# Frying a Whole Eggplant



## patpat (Sep 3, 2010)

I have never cooked eggplant and had the most marvelous eggplant recently.  It was fried whole and just before serving, they split it open and filled it with a creamy parmesan Shrimp & crab mixture.  I have no idea how long to try and fry a whole eggplant.  Any suggestions?


----------



## siduri (Aug 13, 2006)

Are you sure it was fried and not roasted?  Never heard of it. It sounds interesting.  But frying an eggplant whole would require a ton of oil!


----------



## patpat (Sep 3, 2010)

Apparently I was wrong, it wasn't fried whole.  From the menu -  whole eggplant hollowed out and breaded then fried and stuffed with sauteed shrimp and blue crab and filled with creamy
   white-wine parmesan cheese


----------



## siduri (Aug 13, 2006)

That makes a little more sense, but it still would require a lot of oil.  Not a problem in a professional kitchen. 

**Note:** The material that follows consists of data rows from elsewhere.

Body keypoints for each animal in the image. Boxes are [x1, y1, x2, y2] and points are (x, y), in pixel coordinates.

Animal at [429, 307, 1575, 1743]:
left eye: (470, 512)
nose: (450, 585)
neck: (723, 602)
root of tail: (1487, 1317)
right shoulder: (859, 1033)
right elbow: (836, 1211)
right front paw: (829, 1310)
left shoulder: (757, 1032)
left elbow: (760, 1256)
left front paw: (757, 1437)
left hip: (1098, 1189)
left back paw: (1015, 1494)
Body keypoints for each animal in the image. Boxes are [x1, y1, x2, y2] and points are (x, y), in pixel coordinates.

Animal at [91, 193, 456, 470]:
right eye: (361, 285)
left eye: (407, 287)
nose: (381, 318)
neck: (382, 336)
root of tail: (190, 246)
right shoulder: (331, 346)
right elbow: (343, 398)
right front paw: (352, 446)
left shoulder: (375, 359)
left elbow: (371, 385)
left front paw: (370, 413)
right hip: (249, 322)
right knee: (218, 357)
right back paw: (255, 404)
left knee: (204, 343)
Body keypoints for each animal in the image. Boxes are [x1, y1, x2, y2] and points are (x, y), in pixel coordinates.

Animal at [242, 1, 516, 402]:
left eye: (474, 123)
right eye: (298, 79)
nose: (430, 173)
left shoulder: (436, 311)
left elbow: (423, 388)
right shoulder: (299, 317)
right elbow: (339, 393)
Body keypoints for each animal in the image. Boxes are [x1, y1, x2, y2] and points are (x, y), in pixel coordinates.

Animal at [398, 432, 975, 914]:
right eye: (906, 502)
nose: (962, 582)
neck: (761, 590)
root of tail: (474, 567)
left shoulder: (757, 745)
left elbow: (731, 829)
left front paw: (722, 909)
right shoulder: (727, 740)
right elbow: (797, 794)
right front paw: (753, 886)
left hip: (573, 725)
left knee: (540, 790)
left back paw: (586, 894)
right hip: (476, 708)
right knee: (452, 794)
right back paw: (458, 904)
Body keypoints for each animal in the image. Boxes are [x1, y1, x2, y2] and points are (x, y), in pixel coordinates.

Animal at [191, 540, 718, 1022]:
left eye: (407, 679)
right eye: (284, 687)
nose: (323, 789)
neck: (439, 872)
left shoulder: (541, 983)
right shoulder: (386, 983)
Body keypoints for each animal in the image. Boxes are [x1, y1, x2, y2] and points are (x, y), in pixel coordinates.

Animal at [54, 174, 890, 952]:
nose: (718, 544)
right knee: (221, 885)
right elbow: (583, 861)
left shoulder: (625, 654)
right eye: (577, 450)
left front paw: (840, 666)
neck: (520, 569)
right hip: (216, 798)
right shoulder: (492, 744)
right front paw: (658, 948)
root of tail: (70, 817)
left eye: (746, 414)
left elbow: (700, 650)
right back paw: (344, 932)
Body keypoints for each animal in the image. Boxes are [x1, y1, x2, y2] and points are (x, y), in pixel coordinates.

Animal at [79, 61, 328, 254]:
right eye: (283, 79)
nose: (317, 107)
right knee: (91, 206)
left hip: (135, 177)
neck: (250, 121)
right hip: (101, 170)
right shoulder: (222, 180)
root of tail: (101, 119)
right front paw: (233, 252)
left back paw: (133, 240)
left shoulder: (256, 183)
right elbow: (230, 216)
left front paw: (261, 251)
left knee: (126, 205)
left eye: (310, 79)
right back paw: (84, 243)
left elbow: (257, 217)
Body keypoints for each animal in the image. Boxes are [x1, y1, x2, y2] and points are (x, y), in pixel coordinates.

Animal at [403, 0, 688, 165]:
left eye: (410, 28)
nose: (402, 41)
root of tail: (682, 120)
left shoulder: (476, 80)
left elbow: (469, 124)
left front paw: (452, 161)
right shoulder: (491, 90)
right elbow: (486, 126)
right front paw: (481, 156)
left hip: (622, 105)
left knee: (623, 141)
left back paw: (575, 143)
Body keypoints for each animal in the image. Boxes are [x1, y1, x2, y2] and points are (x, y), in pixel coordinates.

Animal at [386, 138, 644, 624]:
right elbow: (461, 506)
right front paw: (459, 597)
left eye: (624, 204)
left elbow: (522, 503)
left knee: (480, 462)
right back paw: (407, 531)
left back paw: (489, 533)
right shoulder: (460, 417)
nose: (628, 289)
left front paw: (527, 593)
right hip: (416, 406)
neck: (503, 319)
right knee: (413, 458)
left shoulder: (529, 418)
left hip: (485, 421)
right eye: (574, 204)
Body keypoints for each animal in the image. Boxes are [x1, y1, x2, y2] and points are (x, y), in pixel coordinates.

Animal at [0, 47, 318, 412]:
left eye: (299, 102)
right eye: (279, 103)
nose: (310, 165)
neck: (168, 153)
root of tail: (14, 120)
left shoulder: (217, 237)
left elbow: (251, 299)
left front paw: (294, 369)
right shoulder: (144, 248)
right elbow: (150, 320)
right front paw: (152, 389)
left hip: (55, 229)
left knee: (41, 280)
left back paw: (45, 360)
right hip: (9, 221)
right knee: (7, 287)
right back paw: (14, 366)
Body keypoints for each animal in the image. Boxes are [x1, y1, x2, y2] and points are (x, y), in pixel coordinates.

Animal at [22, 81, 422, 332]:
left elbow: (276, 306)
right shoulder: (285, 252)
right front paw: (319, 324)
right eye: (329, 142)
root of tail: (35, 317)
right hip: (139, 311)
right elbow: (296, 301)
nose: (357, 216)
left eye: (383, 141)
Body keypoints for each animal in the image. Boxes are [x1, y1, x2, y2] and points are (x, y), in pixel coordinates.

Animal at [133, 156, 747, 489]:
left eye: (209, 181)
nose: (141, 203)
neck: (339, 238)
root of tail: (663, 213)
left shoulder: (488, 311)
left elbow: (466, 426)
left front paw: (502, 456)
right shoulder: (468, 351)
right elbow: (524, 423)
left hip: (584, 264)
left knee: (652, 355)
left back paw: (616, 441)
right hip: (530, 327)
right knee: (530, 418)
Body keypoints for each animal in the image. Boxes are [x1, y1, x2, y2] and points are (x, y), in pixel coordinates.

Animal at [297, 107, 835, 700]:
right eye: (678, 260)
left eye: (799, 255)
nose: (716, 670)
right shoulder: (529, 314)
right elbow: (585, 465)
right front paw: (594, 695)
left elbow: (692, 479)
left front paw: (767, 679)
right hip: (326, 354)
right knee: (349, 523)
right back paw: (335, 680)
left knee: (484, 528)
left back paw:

Sorry i can;t help you with the recipe, but you might want to try to fry slices of eggplant (you can flour, dip in egg and then in breadcrumbs and fry in a frying pan with enough oil to sort of float) and then rather than fill it, top it with something similar.  It would be a dish rather than a bowl, so not as pretty in presentation, but still ok. 

Actually, fried eggplant is a very wonderful dish in itself.


----------



## kyheirloomer (Feb 1, 2007)

Siduri, I don't think it would take an inordinate amount of oil. If I'm envisioning it right, they split the eggplant, hollow out each half, bread and fry. These "boats" are then filled with the seafood (and, likely, popped under the broiler for a minute or two).

That wouldn't take any more oil than frying chicken or potatoes or anything of like nature.

PatPat: My guess would be that the eggplant flesh, which is removed from the shells, gets chopped up and likely sauteed, to become part of the seafood filling. The filling is likely a morney sauce binding the (cooked) shrimp and crab together.

Sounds good. I'm gonna have to try something like it.


----------



## cookinmt (Aug 3, 2010)

That doesn't just sound good, that sounds positively delicious. Pretty sure I've put on five pounds since joining CT.

/img/vbsmilies/smilies/thumb.gif


----------



## boar_d_laze (Feb 13, 2008)

There are eggplants and then there are eggplants.  It wouldn't take that much oil to fry a split Japanese eggplant, for instance.  Small eggplants stuffed with seafood are dim-sum staples. 

I can't remember the name of the "creamy parmesan with seafood" sauce/filling described here, but it's become a staple of American cooking.  I'm not sure, but think it started in NOLA, and when it's made with crayfish tails is called "Carolyn." 

BDL


----------



## siduri (Aug 13, 2006)

KYHeirloomer said:


> Siduri, I don't think it would take an inordinate amount of oil. If I'm envisioning it right, they split the eggplant, hollow out each half, bread and fry. These "boats" are then filled with the seafood (and, likely, popped under the broiler for a minute or two).


Well, my impression is that if it's a regular-sized eggplant, and you cut it in half, the depth of the shell would be at least an inch and a half or more - and if it were hollowed out before frying, you'd want to fry the inside too, so the whole thing should be covered in oil, which would have to be hot and stay hot. Actually here we have very thin eggplants too, but in the states they;re pretty thick if I remember right. Kind of complicated to fry a concave thing like that. I can see in a big deep fryer, but not in a frying pan for sure.



boar_d_laze said:


> There are eggplants and then there are eggplants. It wouldn't take that much oil to fry a split Japanese eggplant, for instance.


Yes, exactly. But to be stuffed with all that stuff, it sounds like a bigger one was used.


----------



## homemadecook (Jan 27, 2010)

I think am gonna have fried eggplants for today. thanks for the tips. /img/vbsmilies/smilies/smile.gif


----------